A flooded village in Sinhu'ng, South Hamgyo'ng Province in KCTV footage from July 2010. (Photo: KCNA-Yonhap)

New Minister of Land and Environmental Protection

7 Nov
paksongnam

Pak Song-nam was dismissed as Minister of Land and Environmental Protection.

In the third (3rd) DPRK Cabinet replacement to occur in two (2) calendar months, Minister of Land and Environment Protection Pak Song-nam has been relieved of his post.  Mr. Pak was appointed as Minister in April 2006 and his appointment was renewed at the 12th Supreme People’s Assembly in April of this year.  Mr. Pak joins Kim Wan-su (former Minister of Finance) and Pyon Yong-rip (former President of the State Academy of Sciences) in a trio of Cabinet replacements in the last sixty (60) days, and the twelfth (12th) Cabinet replacement to occur in 2009.  As Yonhap News reports Pak Song-nam’s replacement, Kim Chang-ryong, is “obscure.”  It is likely that the replacement is a Kim Chang-ryong (born 1947) who is a former Vice Chair of the Kim Il-sung Youth League, Vice Chair of the Korean Students Committee  and a former Vice Minister of Foreign Affairs who had served as the DPRK Ambassador to Germany (1999-2004) and Iran (2004-2008).  This particular Mr. Kim certainly has the profile–in MOFA, but certainly in two North Korean youth/student organizations–of a member of Jang Song-thaek’s political patronage network.  If this is the new Minister this would add further credence to the contention by Pyongyangologists (this one included) that Kim Jong-il is populating North Korea’s policymaking organs with members of the Jang Song-thaek-Kim Kyong-hui political family.

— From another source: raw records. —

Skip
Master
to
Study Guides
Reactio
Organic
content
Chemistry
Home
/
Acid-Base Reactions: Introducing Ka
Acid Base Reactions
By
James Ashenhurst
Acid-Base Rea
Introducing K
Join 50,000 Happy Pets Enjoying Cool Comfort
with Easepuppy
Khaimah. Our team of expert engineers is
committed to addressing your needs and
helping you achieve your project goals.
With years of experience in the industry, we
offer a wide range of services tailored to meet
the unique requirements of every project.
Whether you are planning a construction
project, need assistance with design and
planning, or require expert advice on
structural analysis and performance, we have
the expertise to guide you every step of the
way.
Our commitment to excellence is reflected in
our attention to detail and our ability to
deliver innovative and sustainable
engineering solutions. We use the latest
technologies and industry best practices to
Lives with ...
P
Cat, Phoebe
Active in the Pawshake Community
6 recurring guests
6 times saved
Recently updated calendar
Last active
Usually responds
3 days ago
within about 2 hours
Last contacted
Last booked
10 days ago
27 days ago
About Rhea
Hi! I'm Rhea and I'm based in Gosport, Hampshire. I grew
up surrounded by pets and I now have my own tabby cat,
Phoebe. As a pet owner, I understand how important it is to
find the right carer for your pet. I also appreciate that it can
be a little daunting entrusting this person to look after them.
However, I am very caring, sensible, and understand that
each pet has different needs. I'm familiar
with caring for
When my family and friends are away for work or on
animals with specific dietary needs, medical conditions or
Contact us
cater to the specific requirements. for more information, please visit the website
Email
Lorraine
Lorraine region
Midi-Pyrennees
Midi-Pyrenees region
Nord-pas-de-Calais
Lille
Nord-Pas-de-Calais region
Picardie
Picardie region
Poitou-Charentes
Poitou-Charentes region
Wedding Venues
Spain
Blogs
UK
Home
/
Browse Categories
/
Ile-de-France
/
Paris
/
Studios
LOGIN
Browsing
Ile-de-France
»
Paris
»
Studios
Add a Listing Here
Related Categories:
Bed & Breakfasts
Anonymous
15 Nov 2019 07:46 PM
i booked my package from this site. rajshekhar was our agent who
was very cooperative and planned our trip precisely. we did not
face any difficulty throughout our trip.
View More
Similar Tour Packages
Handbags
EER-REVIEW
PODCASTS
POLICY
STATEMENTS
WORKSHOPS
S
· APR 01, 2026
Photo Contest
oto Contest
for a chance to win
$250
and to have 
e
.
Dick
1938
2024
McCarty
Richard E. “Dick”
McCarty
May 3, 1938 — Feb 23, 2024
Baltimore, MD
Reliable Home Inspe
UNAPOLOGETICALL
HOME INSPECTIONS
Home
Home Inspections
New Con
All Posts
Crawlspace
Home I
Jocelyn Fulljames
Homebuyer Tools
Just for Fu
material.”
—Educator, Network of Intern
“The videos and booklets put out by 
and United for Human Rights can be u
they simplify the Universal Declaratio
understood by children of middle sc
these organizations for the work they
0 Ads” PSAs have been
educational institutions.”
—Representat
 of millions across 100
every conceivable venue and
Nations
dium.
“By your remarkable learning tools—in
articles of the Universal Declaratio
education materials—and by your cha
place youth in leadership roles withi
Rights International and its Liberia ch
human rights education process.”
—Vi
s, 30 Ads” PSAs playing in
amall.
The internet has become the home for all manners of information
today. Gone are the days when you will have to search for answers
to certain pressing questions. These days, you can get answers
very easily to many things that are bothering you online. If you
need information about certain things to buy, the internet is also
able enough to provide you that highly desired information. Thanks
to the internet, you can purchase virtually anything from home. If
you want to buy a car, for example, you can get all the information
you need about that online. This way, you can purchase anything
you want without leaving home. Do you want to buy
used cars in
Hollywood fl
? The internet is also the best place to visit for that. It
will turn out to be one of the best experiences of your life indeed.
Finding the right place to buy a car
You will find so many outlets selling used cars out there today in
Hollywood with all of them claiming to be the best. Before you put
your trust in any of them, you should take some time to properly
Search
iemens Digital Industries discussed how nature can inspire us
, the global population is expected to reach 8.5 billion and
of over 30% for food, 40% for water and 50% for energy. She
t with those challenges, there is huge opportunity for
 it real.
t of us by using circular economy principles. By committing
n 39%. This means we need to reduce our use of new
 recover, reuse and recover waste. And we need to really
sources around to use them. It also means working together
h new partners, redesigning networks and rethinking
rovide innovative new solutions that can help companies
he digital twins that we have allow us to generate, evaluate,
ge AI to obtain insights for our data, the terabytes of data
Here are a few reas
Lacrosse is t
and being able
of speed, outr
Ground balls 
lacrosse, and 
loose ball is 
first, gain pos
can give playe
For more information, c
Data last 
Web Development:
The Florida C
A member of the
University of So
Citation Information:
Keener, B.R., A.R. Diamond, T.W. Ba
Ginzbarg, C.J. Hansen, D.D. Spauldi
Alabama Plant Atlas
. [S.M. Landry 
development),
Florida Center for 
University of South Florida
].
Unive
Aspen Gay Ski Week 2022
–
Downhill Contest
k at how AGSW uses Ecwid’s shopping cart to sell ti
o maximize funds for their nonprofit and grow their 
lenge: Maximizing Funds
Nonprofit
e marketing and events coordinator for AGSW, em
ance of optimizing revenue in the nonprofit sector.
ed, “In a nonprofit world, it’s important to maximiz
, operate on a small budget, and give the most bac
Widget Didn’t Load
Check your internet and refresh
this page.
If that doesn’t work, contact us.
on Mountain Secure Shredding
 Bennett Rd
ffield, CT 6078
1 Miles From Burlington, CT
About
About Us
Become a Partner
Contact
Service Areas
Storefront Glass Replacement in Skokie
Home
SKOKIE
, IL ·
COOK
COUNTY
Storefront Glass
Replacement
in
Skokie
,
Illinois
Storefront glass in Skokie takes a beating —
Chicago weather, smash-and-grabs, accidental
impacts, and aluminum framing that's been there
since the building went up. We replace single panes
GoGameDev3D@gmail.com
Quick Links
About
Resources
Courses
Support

There is also a Kim Chang-ryong identified in the North Korean press as a Korean People’s Army General (the Ministry of Public Security has a bureau for environmental regulation and MPS draws some of its personnel from the KPA) who sang the praises of the DPRK’s ICBM/satellite launch in April 2009, as well as a Kim Chang-ryol identified as a Chairman of the Korea Susok Association.  This latter position could be filled by either a MOFA official or KPA General.  Susok are natural rock formations, certainly a position germane to the Ministry of Land and Environmental Protection.  It is also likely that all of these Kim Chang-ryol’s are the same person.  If a new DPRK Cabinet Minister has been drawn from the ranks of the KPA, this may be interpreted as evidence of the KPA’s increasing dominance of the DPRK State; that said, KPA influence is often balanced by the supposedly tight security controls of the Military Security Command and Party management.

kim chang ryong

Will the real Kim Chang-ryong step forward, please? Former Vice Minister of Foreign Affairs and former DPRK Ambassador Kim Chang-ryong in Iran.

In terms of the North Korean power dynamic, the DPRK State (which is to say the Cabinet) is certainly the tertiary constituent of the DPRK’s Power Three of Party-Army-State.  Nevertheless, this latest Cabinet appointment is the most recent of a dozen to happen this year.  Attrition in the DPRK Cabinet is not unusual, but as previously mentioned, this is the third (3rd) turnover in a sixty (60) day period.  A replacement of the Minister of Land and Environmental Protection might relate to the enigmatic forest fires captured by a NASA satellite, and written about by North Korea Economy Watch.  But the 2009 attrition in the DPRK Cabinet may read as a sign of succession, political conflicts among North Korean elites, or both.  Cabinet and personnel attrition may occur due to a succession drive (where positions are filled with the successors’ supporters).  This examination of the latest Cabinet replacement is predicated on examining the recent DPRK Cabinet appointments at-large.  A new Minister of Land and Environmental Protection may simply be a cosmetic change to implement the KWP’s “green revolution.”